Profile Photo

Brynn (Yibo) Peng

彭艺博

Artificial Intelligence Engineering Master Student

Carnegie Mellon University

Intro

I recently graduated from Carnegie Mellon University with a Master's degree in Artificial Intelligence Engineering. Currently, I work as a Research Assistant at NeuLab, where I'm fortunate to be advised by Professor Graham Neubig. I also collaborate closely with Professor Daniel Fried and PhD candidate Zora (Zhiruo) Wang at CMU.

I am deeply intrigued by Multi-modal (e.g., vision, language) LLMs and Agents with applications to health science and code generation. My recent research focuses on retrieval-based methods, which I believe play a fundamental role in next-generation language models by improving their factuality, adaptability, and trustworthiness.

I am actively seeking a PhD position for Fall 2026 and potential collaboration opportunities. Feel free to reach out and review my CV for more details.

Research

2024

Can Long-Context Language Models Solve Repository-Level Code Generation? (in submission)

• Implemented an experimental framework to compare long context models with Retrieval-Augmented Generation (RAG) for code generation, using Unlimiformer to extend model's input context lengths.

• Conducted experiments adjusting context lengths to explore their impact on code generation quality, identifying optimal ranges and revealing trade-offs between context length and noise.

• Demonstrated that RAG maintained superior performance over long context models, highlighting its effectiveness in organizing and utilizing large-scale information even when extensive context is available.

2022

Research 2022

Time Series Augmentation Based on GAN

• Combine unsupervised and supervised learning.

• Capture dynamic and static features.

• Used denoising autoencoder as the generator.

• Use gated recurrent unit imputation (GRUI) neural network.

[Demo]

Project

2024

Project 2024

Unlimiformer: Long-Range Transformers with Unlimited Length Input

• Reproduced Unlimiformer to extend input length in code generation tasks, using k-nearest neighbors (kNN) retrieval to handle long-distance inputs without increasing computational complexity.

• Introduced Repocoder RAG method for retrieval and tailored to the code snippets of code generation.
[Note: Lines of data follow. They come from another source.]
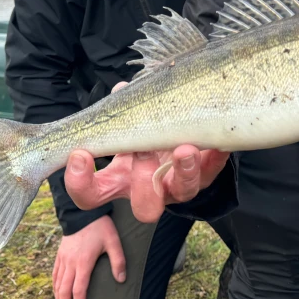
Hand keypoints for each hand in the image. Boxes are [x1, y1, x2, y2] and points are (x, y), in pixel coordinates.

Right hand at [53, 214, 125, 298]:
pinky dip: (54, 287)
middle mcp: (70, 263)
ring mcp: (63, 259)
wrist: (82, 211)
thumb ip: (118, 261)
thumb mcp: (113, 241)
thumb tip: (121, 279)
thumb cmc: (100, 226)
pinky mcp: (60, 254)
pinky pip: (54, 274)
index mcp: (83, 263)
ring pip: (57, 284)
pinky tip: (55, 293)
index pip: (78, 290)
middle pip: (63, 291)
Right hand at [65, 82, 230, 223]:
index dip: (80, 182)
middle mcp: (151, 189)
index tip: (80, 155)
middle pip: (146, 208)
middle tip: (141, 152)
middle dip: (144, 181)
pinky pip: (214, 170)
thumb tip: (121, 89)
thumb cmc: (142, 129)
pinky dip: (216, 157)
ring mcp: (180, 184)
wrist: (178, 134)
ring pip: (184, 192)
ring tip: (183, 150)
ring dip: (183, 172)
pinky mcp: (205, 172)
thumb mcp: (125, 123)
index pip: (91, 196)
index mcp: (121, 181)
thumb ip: (119, 110)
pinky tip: (219, 143)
• Improved model performance with Unlimiformer, achieving significant gains in EM (Exact Match) and ES (Evaluation Score) when handling input sequences beyond the original context length limit.

Project 2024

LLM Speculative Sampling

• Implemented the Speculative Decoding algorithm, improving inference speed for large Transformer models through parallel computation, achieving 2-3x acceleration in practical tests.

• Designed KV Cache optimization to reduce memory bandwidth bottlenecks and enhance inference efficiency.

• Applied the acceleration technique to code generation tasks, conducting experimental validation using Salesforce Codegen model series (ranging from 350M to 6B parameters).

Project 2024

RepoCoder: Repository-Level Code Completion Through Iterative Retrieval and Generation

• Set up an experimental environment for testing, including line, API, and function level code completion tasks.

• Enhanced retrieval strategy to analyze code generation performance on state-of-the-art LLM.

• Used denoising autoencoder as the generator.

• Optimized the retrieval-generation pipeline through adding the prompt length which improved retrieval quality and increased the EM (Exact Match) score by over 5 % compared to the original baseline.